Your assignment: When responding, copy every record below exactly as it appears.

The data:
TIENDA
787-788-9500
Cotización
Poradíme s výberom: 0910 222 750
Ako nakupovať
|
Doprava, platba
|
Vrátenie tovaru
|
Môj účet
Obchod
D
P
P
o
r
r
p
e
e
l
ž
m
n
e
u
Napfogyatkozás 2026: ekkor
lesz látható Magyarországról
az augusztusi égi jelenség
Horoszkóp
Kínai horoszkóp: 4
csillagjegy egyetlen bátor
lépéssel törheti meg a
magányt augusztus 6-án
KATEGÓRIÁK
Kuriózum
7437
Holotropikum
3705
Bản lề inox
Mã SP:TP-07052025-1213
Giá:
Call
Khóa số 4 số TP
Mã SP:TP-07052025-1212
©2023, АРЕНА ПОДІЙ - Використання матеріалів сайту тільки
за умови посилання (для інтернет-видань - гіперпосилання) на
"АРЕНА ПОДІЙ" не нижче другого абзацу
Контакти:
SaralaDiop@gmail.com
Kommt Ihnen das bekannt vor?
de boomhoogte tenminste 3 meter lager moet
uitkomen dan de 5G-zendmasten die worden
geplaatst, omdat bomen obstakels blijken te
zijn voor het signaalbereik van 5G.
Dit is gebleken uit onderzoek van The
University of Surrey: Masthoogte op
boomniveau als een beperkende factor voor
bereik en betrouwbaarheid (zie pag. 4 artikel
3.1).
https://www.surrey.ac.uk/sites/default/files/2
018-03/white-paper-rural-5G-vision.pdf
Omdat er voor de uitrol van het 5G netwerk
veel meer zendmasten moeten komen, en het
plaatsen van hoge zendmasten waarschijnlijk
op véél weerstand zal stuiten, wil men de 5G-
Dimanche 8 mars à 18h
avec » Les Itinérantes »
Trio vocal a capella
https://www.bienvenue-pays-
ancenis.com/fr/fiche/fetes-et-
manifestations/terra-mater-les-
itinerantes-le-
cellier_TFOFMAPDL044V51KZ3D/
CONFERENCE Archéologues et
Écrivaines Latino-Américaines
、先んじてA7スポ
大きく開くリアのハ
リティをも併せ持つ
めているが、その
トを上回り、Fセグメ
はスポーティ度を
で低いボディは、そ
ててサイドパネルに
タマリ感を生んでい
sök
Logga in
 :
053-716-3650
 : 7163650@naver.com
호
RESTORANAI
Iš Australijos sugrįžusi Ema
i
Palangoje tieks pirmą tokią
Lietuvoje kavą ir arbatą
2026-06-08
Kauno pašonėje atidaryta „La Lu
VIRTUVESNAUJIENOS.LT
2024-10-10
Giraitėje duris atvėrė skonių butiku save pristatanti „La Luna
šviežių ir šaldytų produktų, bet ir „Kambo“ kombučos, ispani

Solution to the exercise:
TIENDA
787-788-9500
Cotización
Poradíme s výberom: 0910 222 750
Ako nakupovať
|
Doprava, platba
|
Vrátenie tovaru
|
Môj účet
Obchod
D
P
P
o
r
r
p
e
e
l
ž
m
n
e
u
Napfogyatkozás 2026: ekkor
lesz látható Magyarországról
az augusztusi égi jelenség
Horoszkóp
Kínai horoszkóp: 4
csillagjegy egyetlen bátor
lépéssel törheti meg a
magányt augusztus 6-án
KATEGÓRIÁK
Kuriózum
7437
Holotropikum
3705
Bản lề inox
Mã SP:TP-07052025-1213
Giá:
Call
Khóa số 4 số TP
Mã SP:TP-07052025-1212
©2023, АРЕНА ПОДІЙ - Використання матеріалів сайту тільки
за умови посилання (для інтернет-видань - гіперпосилання) на
"АРЕНА ПОДІЙ" не нижче другого абзацу
Контакти:
SaralaDiop@gmail.com
Kommt Ihnen das bekannt vor?
de boomhoogte tenminste 3 meter lager moet
uitkomen dan de 5G-zendmasten die worden
geplaatst, omdat bomen obstakels blijken te
zijn voor het signaalbereik van 5G.
Dit is gebleken uit onderzoek van The
University of Surrey: Masthoogte op
boomniveau als een beperkende factor voor
bereik en betrouwbaarheid (zie pag. 4 artikel
3.1).
https://www.surrey.ac.uk/sites/default/files/2
018-03/white-paper-rural-5G-vision.pdf
Omdat er voor de uitrol van het 5G netwerk
veel meer zendmasten moeten komen, en het
plaatsen van hoge zendmasten waarschijnlijk
op véél weerstand zal stuiten, wil men de 5G-
Dimanche 8 mars à 18h
avec » Les Itinérantes »
Trio vocal a capella
https://www.bienvenue-pays-
ancenis.com/fr/fiche/fetes-et-
manifestations/terra-mater-les-
itinerantes-le-
cellier_TFOFMAPDL044V51KZ3D/
CONFERENCE Archéologues et
Écrivaines Latino-Américaines
、先んじてA7スポ
大きく開くリアのハ
リティをも併せ持つ
めているが、その
トを上回り、Fセグメ
はスポーティ度を
で低いボディは、そ
ててサイドパネルに
タマリ感を生んでい
sök
Logga in
 :
053-716-3650
 : 7163650@naver.com
호
RESTORANAI
Iš Australijos sugrįžusi Ema
i
Palangoje tieks pirmą tokią
Lietuvoje kavą ir arbatą
2026-06-08
Kauno pašonėje atidaryta „La Lu
VIRTUVESNAUJIENOS.LT
2024-10-10
Giraitėje duris atvėrė skonių butiku save pristatanti „La Luna
šviežių ir šaldytų produktų, bet ir „Kambo“ kombučos, ispani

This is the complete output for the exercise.